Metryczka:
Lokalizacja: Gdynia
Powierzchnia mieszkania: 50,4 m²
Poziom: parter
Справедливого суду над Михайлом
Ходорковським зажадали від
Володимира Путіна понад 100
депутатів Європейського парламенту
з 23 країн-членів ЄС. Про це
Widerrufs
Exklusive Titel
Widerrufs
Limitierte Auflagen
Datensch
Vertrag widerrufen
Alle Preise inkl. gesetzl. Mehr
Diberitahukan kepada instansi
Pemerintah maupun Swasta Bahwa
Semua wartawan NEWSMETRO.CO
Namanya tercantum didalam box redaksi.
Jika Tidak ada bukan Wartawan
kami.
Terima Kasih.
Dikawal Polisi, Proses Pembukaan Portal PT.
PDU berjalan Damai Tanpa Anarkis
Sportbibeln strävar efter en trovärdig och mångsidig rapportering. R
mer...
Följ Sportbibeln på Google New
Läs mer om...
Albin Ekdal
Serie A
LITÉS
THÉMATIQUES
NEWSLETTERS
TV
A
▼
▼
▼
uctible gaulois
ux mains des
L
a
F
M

+-------+

* _Written task_:
Please, from the material above, copy only the lines from the line with "Powierzchnia mieszkania: 50,4 m²" up to and including the line with "Sportbibeln strävar efter", exactly as written.

* _Response below_:
Powierzchnia mieszkania: 50,4 m²
Poziom: parter
Справедливого суду над Михайлом
Ходорковським зажадали від
Володимира Путіна понад 100
депутатів Європейського парламенту
з 23 країн-членів ЄС. Про це
Widerrufs
Exklusive Titel
Widerrufs
Limitierte Auflagen
Datensch
Vertrag widerrufen
Alle Preise inkl. gesetzl. Mehr
Diberitahukan kepada instansi
Pemerintah maupun Swasta Bahwa
Semua wartawan NEWSMETRO.CO
Namanya tercantum didalam box redaksi.
Jika Tidak ada bukan Wartawan
kami.
Terima Kasih.
Dikawal Polisi, Proses Pembukaan Portal PT.
PDU berjalan Damai Tanpa Anarkis
Sportbibeln strävar efter en trovärdig och mångsidig rapportering. R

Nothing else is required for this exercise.